> _Required action_
Reproduce exactly the lines of the material beneath, from the line that contains "- S3 버킷 권한 관리" to the line that contains "- 연결 풀 설정 조정", both included, and no other lines.

### Input

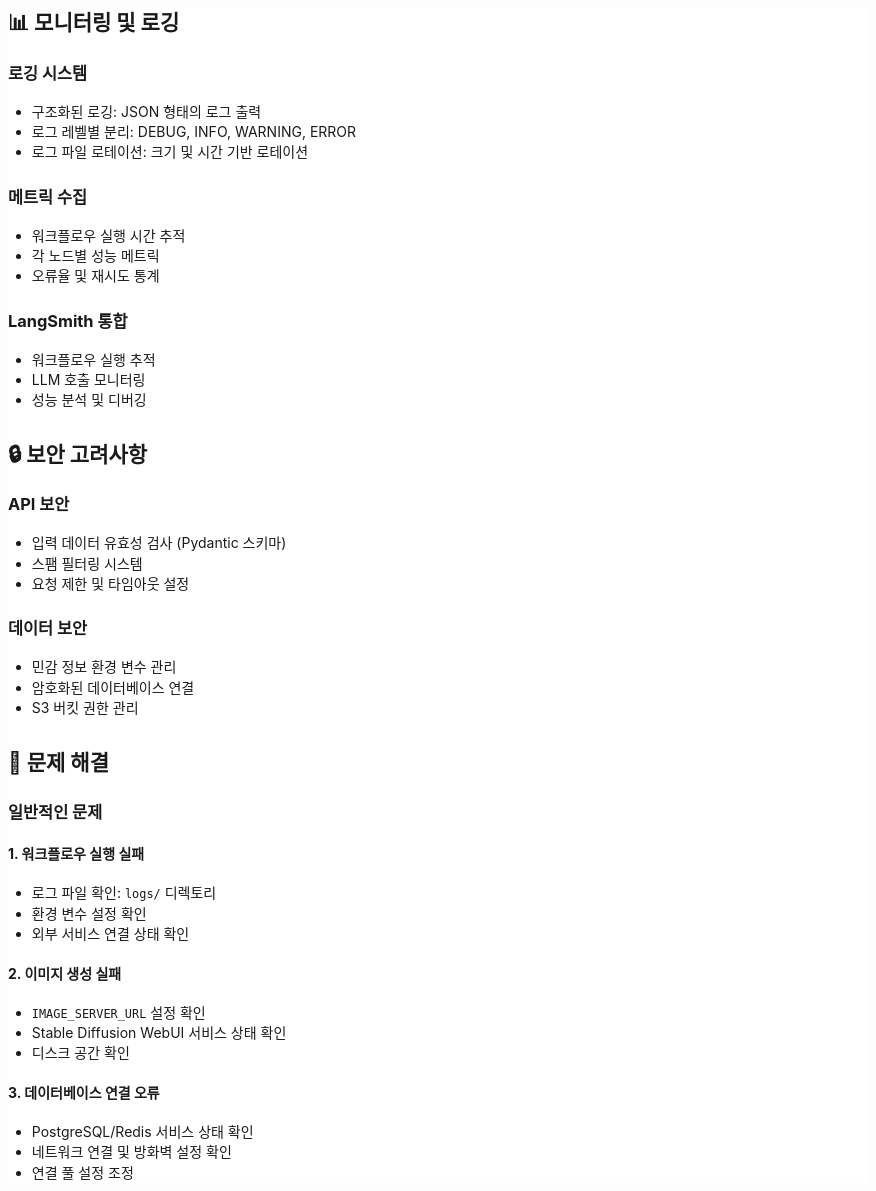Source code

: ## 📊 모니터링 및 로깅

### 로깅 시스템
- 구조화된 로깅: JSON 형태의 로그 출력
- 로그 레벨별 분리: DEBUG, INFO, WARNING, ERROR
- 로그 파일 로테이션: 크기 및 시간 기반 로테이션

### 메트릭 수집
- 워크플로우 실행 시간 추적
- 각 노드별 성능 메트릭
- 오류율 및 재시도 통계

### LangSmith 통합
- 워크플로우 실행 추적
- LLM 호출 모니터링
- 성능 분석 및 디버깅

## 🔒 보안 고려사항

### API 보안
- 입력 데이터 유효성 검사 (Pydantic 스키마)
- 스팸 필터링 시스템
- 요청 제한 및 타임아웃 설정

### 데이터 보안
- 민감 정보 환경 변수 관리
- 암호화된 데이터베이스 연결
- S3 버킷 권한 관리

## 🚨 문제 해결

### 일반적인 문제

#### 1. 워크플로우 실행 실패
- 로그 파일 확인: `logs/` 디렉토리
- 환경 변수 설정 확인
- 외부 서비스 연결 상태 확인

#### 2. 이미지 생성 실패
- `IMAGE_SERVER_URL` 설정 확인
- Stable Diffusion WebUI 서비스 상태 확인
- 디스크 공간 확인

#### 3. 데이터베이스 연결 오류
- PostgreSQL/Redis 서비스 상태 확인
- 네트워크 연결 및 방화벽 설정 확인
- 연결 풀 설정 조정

######
### Input

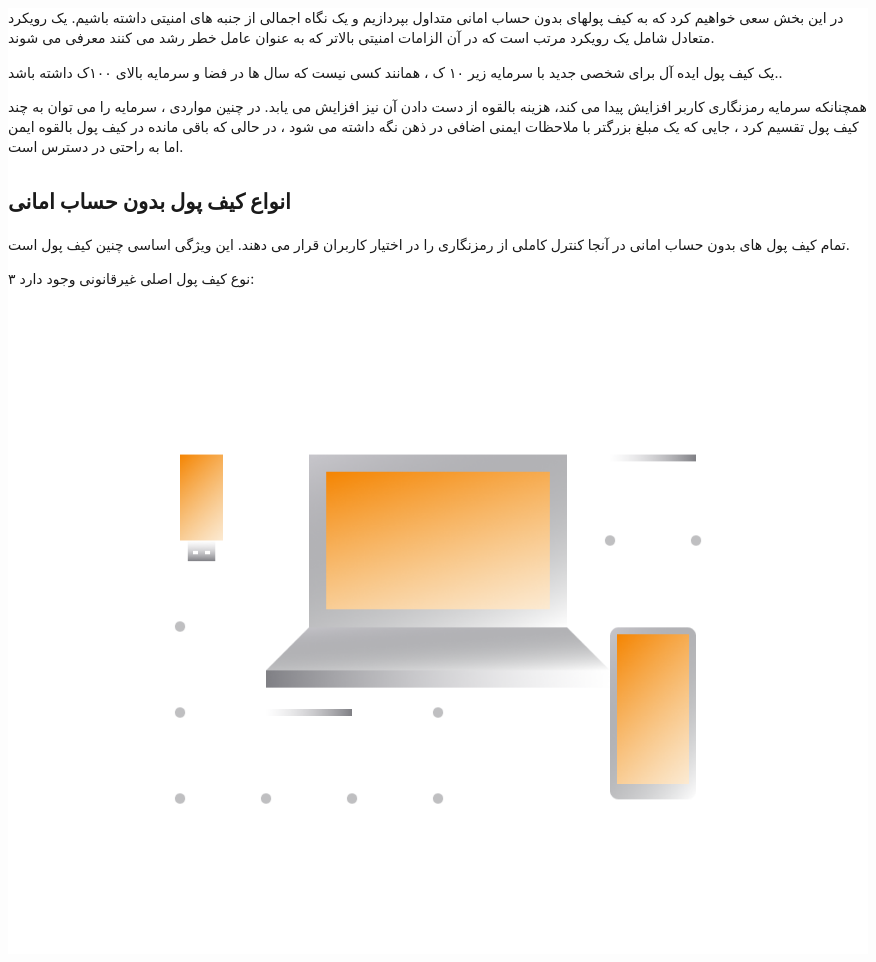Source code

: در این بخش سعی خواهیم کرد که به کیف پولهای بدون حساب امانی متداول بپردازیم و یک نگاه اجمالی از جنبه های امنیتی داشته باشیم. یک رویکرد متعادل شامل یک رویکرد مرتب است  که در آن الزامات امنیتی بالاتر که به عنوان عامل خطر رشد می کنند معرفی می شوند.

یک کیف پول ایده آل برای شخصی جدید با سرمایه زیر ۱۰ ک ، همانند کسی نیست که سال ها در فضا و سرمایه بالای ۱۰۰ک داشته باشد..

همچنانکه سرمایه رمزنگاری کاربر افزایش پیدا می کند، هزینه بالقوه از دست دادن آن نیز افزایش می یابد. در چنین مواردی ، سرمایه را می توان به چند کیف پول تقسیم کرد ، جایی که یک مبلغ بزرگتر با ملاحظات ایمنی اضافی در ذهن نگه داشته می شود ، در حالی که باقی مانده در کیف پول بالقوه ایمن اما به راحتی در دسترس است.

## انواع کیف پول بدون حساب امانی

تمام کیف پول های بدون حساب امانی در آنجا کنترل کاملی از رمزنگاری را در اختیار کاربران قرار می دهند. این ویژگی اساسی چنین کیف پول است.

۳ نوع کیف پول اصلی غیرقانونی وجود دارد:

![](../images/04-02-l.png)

######

> _Answer to the exercise_
- S3 버킷 권한 관리

## 🚨 문제 해결

### 일반적인 문제

#### 1. 워크플로우 실행 실패
- 로그 파일 확인: `logs/` 디렉토리
- 환경 변수 설정 확인
- 외부 서비스 연결 상태 확인

#### 2. 이미지 생성 실패
- `IMAGE_SERVER_URL` 설정 확인
- Stable Diffusion WebUI 서비스 상태 확인
- 디스크 공간 확인

#### 3. 데이터베이스 연결 오류
- PostgreSQL/Redis 서비스 상태 확인
- 네트워크 연결 및 방화벽 설정 확인
- 연결 풀 설정 조정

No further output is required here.